Muslin trade in Bengal

A woman wearing fine Bengali muslin, c. 1789, by Francesco Renaldi.
Muslin saree passing through a ring
Shawl made of Muslin in the 18th century, woven in Sonargaon, Dhaka.

Muslin, a Phuti carpus cotton fabric of plain weave, was historically hand woven in the areas of Dhaka and Sonargaon in Bangladesh and exported for many centuries.[1] The region forms the eastern part of the historic region of Bengal. The muslin trade at one time made the Ganges delta and what is now Bangladesh into one of the most prosperous parts of the world.

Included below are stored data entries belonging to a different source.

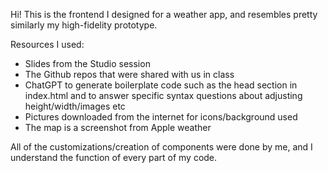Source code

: Hi! This is the frontend I designed for a weather app, and resembles pretty similarly my high-fidelity prototype.

Resources I used:
  - Slides from the Studio session
  - The Github repos that were shared with us in class
  - ChatGPT to generate boilerplate code such as the head section in index.html and to answer specific syntax
    questions about adjusting height/width/images etc
  - Pictures downloaded from the internet for icons/background used
  - The map is a screenshot from Apple weather

All of the customizations/creation of components were done by me, and I understand the function of every part
of my code.
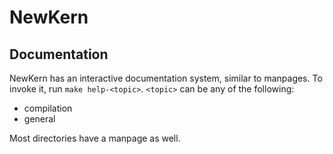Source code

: # NewKern

## Documentation

NewKern has an interactive documentation system, similar
to manpages. To invoke it, run `make help-<topic>`. `<topic>` 
can be any of the following:

- compilation
- general

Most directories have a manpage as well.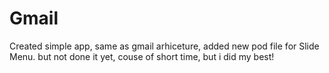 # Gmail
Created simple app, same as gmail arhiceture, added new pod file for Slide Menu. but not done it yet, couse of short time, but i did my best!
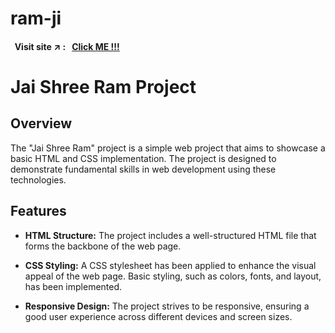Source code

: # ram-ji

#### &nbsp; Visit site :arrow_upper_right: : &nbsp; [Click ME !!!](https://kallangouda.github.io/sri-ram/)

# Jai Shree Ram Project

## Overview

The "Jai Shree Ram" project is a simple web project that aims to showcase a basic HTML and CSS implementation. The project is designed to demonstrate fundamental skills in web development using these technologies.

## Features

- **HTML Structure:** The project includes a well-structured HTML file that forms the backbone of the web page.

- **CSS Styling:** A CSS stylesheet has been applied to enhance the visual appeal of the web page. Basic styling, such as colors, fonts, and layout, has been implemented.

- **Responsive Design:** The project strives to be responsive, ensuring a good user experience across different devices and screen sizes.
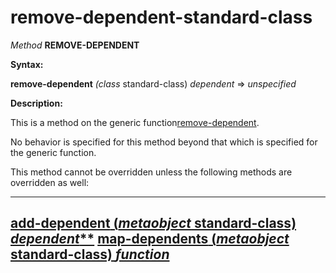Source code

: remove-dependent-standard-class
===============================

*Method* **REMOVE-DEPENDENT**

**Syntax:**

**remove-dependent** *(class* standard-class) *dependent* => *unspecified*

**Description:**

This is a method on the generic function[remove-dependent](remove-dependent.md).

No behavior is specified for this method beyond that which is specified for the generic function.

This method cannot be overridden unless the following methods are overridden as well:

  --------------------------------------------------------------------------------------------------
  [**add-dependent** (*metaobject* standard-class) *dependent***](add-dependent-standard-class.md)
  [**map-dependents** (*metaobject* standard-class) *function*](map-dependents-standard-class.md)
  --------------------------------------------------------------------------------------------------


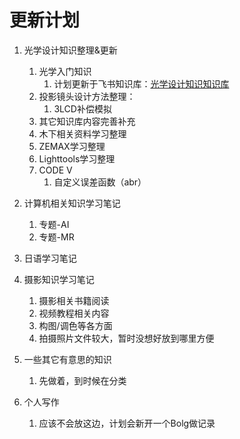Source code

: # 更新计划

1. 光学设计知识整理&更新
    1. 光学入门知识
        1. 计划更新于飞书知识库：[光学设计知识知识库](https://rqw906yyez0.feishu.cn/wiki/space/7262947534015004673?fromScene=spaceOverview&disposable_login_token=eyJ1c2VyX2lkIjoiNzI1MjkzOTU1MDEwNjk5MjY0MSIsImRldmljZV9sb2dpbl9pZCI6IjcyNjI5NDUyOTc4MDkxNDU4ODQiLCJ0aW1lc3RhbXAiOjE2OTExMTA1MzQsInVuaXQiOiJldV9uYyIsInB3ZF9sZXNzX2xvZ2luX2F1dGgiOiIxIiwidmVyc2lvbiI6InYzIiwidGVuYW50X2JyYW5kIjoiZmVpc2h1IiwicGtnX2JyYW5kIjoi6aOe5LmmIn0=.290b36f5685307838da32f4988e34fb26c8be43282aa5c3c91495c3f56528a13)
    2. 投影镜头设计方法整理：
        1. 3LCD补偿模拟
    3. 其它知识库内容完善补充
    4. 木下相关资料学习整理
    5. ZEMAX学习整理
    6. Lighttools学习整理
    7. CODE V
        1. 自定义误差函数（abr）
2. 计算机相关知识学习笔记
    1. 专题-AI
    2. 专题-MR


3. 日语学习笔记

4. 摄影知识学习笔记
    1. 摄影相关书籍阅读
    2. 视频教程相关内容
    3. 构图/调色等各方面
    4. 拍摄照片文件较大，暂时没想好放到哪里方便


5. 一些其它有意思的知识
    1. 先做着，到时候在分类


6. 个人写作
    1. 应该不会放这边，计划会新开一个Bolg做记录

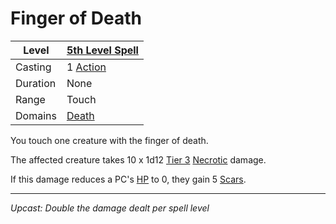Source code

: # Finger of Death

| Level    | [5th Level Spell](5th%20Level%20Spells.md)                            |
| -------- | --------------------------------------------------------------------- |
| Casting  | 1 [Action](../../../../Game%20Procedures/Core%20Procedures/Action.md) |
| Duration | None                                                                  |
| Range    | Touch                                                                 |
| Domains  | [Death](../../Spell%20Domains/Death.md)                               |

You touch one creature with the finger of death.

The affected creature takes 10 x 1d12 [Tier 3](../../../../Game%20Procedures/Combat/Damage/Damage%20Tiers/Tier%203.md) [Necrotic](../../../../Game%20Procedures/Combat/Damage/Damage%20Types/Necrotic.md) damage.

If this damage reduces a PC's [HP](../../../../Player%20Characters/Point%20Pools/Health%20Points.md) to 0, they gain 5 [Scars](../../../../Player%20Characters/Progression/Scars.md).

---
*Upcast: Double the damage dealt per spell level*
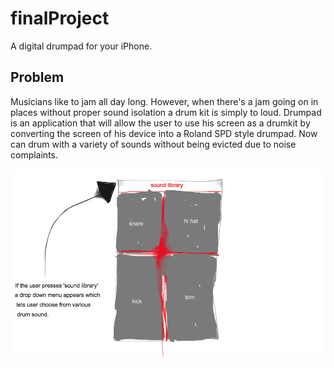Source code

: # finalProject
A digital drumpad for your iPhone. 

## Problem
Musicians like to jam all day long. However, when there's a jam going on in places without proper sound isolation a drum kit is simply to loud. Drumpad is an application that will allow the user to use his screen as a drumkit by converting the screen of his device into a Roland SPD style drumpad. Now can drum with a variety of sounds without being evicted due to noise complaints. 


![](doc/Unknown.png)


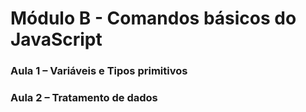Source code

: # Módulo B - Comandos básicos do JavaScript

### Aula 1 – Variáveis e Tipos primitivos
### Aula 2 – Tratamento de dados

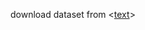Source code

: download dataset from <[text](https://www.kaggle.com/datasets/sudhanvahg/gdp-and-productivity-of-indian-cities-2019-2024)> 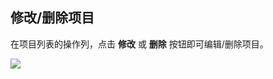 ## 修改/删除项目
在项目列表的操作列，点击 **修改** 或 **删除** 按钮即可编辑/删除项目。

![](http://data.eolinker.com/course/Z3EquzBb15d48b4474f539a880e0914b3cfaeb92bce1293)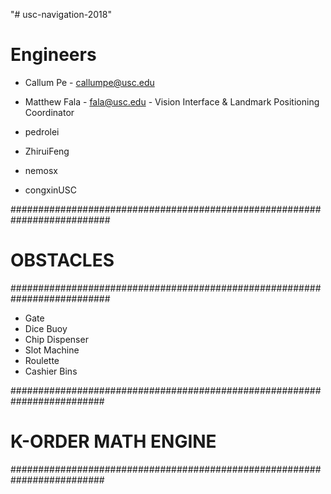 "# usc-navigation-2018"

# Engineers
- Callum Pe - callumpe@usc.edu

- Matthew Fala - fala@usc.edu - Vision Interface & Landmark Positioning Coordinator 


- pedrolei

- ZhiruiFeng

- nemosx

- congxinUSC


##########################################################################
# OBSTACLES
##########################################################################
- Gate
- Dice Buoy
- Chip Dispenser
- Slot Machine
- Roulette
- Cashier Bins


#########################################################################
# K-ORDER MATH ENGINE
#########################################################################
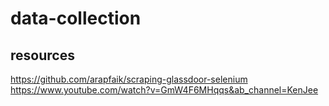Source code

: # data-collection
## resources
https://github.com/arapfaik/scraping-glassdoor-selenium
https://www.youtube.com/watch?v=GmW4F6MHqqs&ab_channel=KenJee
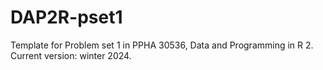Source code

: # DAP2R-pset1
Template for Problem set 1 in PPHA 30536, Data and Programming in R 2. Current version: winter 2024.
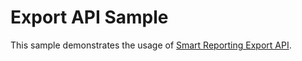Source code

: # Export API Sample
This sample demonstrates the usage of [Smart Reporting Export API](https://developers.perfectomobile.com/display/PD/Smart+Reporting+Public+API).
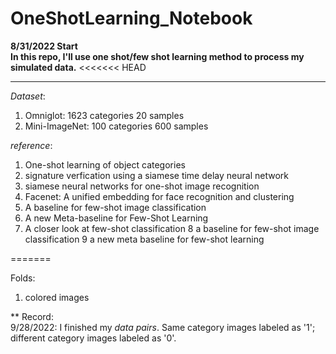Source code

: # OneShotLearning_Notebook
**8/31/2022 Start**
<br>
**In this repo, I'll use one shot/few shot learning method to process my simulated data.**
<<<<<<< HEAD
____

*Dataset*:<br> 
1. Omniglot: 1623 categories 20 samples
2. Mini-ImageNet: 100 categories 600 samples

*reference*:<br>
1. One-shot learning of object categories
2. signature verfication using a siamese time delay neural network
3. siamese neural networks for one-shot image recognition
4. Facenet: A unified embedding for face recognition and clustering
5. A baseline for few-shot image classification
6. A new Meta-baseline for Few-Shot Learning
7. A closer look at few-shot classification
8 a baseline for few-shot image classification
9 a new meta baseline for few-shot learning

=======

Folds:<br>
1. colored images


** Record:<br>
9/28/2022: I finished my _data pairs_. Same category images labeled as '1'; different category images labeled as '0'. 
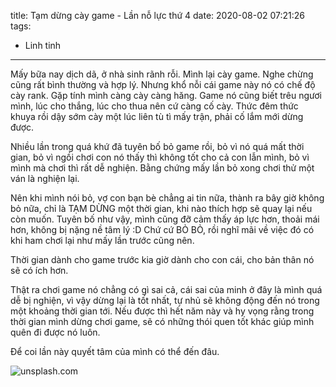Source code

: title: Tạm dừng cày game - Lần nỗ lực thứ 4
date: 2020-08-02 07:21:26
tags: 
  - Linh tinh
---

Mấy bữa nay dịch dã, ở nhà sinh rãnh rỗi. Mình lại cày game. Nghe chừng cũng rất bình thường và hợp lý. Nhưng khổ nỗi cái game này nó có chế độ cày rank. Gặp tính mình càng cày càng hăng. Game nó cũng biết trêu ngươi mình, lúc cho thắng, lúc cho thua nên cứ càng cố cày. Thức đêm thức khuya rồi dậy sớm cày một lúc liên tù tì mấy trận, phải cố lắm mới dừng được.

Nhiều lần trong quá khứ đã tuyên bố bỏ game rồi, bỏ vì nó quá mất thời gian, bỏ vì ngồi chơi con nó thấy thì không tốt cho cả con lẫn mình, bỏ vì mình mà chơi thì rất dễ nghiện. Bằng chứng mấy lần bỏ xong chơi thử một ván là nghiện lại.

Nên khi mình nói bỏ, vợ con bạn bè chẳng ai tin nữa, thành ra bây giờ không bỏ nữa, chỉ là TẠM DỪNG một thời gian, khi nào thích hợp sẽ quay lại nếu còn muốn. Tuyên bố  như vậy, mình cũng đỡ cảm thấy áp lực hơn, thoải mái hơn, không bị nặng nề tâm lý :D Chứ cứ BỎ BỎ, rồi nghĩ mãi về việc đó có khi ham chơi lại như mấy lần trước cũng nên.

Thời gian dành cho game trước kia giờ dành cho con cái, cho bản thân nó sẽ có ích hơn.

Thật ra chơi game nó chẳng có gì sai cả, cái sai của minh ở đây là mình quá dễ bị nghiện, vì vậy dừng lại là tốt nhất, tự nhủ sẽ không động đến nó trong một khoảng thời gian tới. Nếu được thì hết năm này và hy vọng rằng trong thời gian mình dừng chơi game, sẽ có những thói quen tốt khác giúp mình quên đi được nó luôn.

Để coi lần này quyết tâm của mình có thể đến đâu.

![unsplash.com](https://images.unsplash.com/photo-1534423861386-85a16f5d13fd?ixlib=rb-1.2.1&ixid=eyJhcHBfaWQiOjEyMDd9&auto=format&fit=crop&w=1350&q=80)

Of all the unique elements that must come together to manufacture muslin, none is as unique as the cotton, the famous "phuti karpas", scientifically known as Gossypium arboreum var. neglecta.[2] Dhaka muslin was immensely popular and sold across the globe for millennia. Muslin from "India" is mentioned in the book Periplus of the Erythraean Sea, authored by an anonymous Egyptian merchant around 2,000 years ago, it was appreciated by the Ancient Greeks and Romans, and the fabled fabric was the pinnacle of European fashion in the 18th and 19th century. Production ceased sometime in the late 19th century, as the Bengali muslin industry could no longer compete against cheaper British-made textiles.

  1. ^ "Muslin", Encyclopædia Britannica, archived from the original on 4 May 2015, retrieved 21 July 2016
  2. ^ "Textile hub Bangladesh revives muslin, the forgotten elite fabric". Al Jazeera English. 9 March 2022. Retrieved 7 April 2024. Muslin can't be woven without Phuti carpus cotton.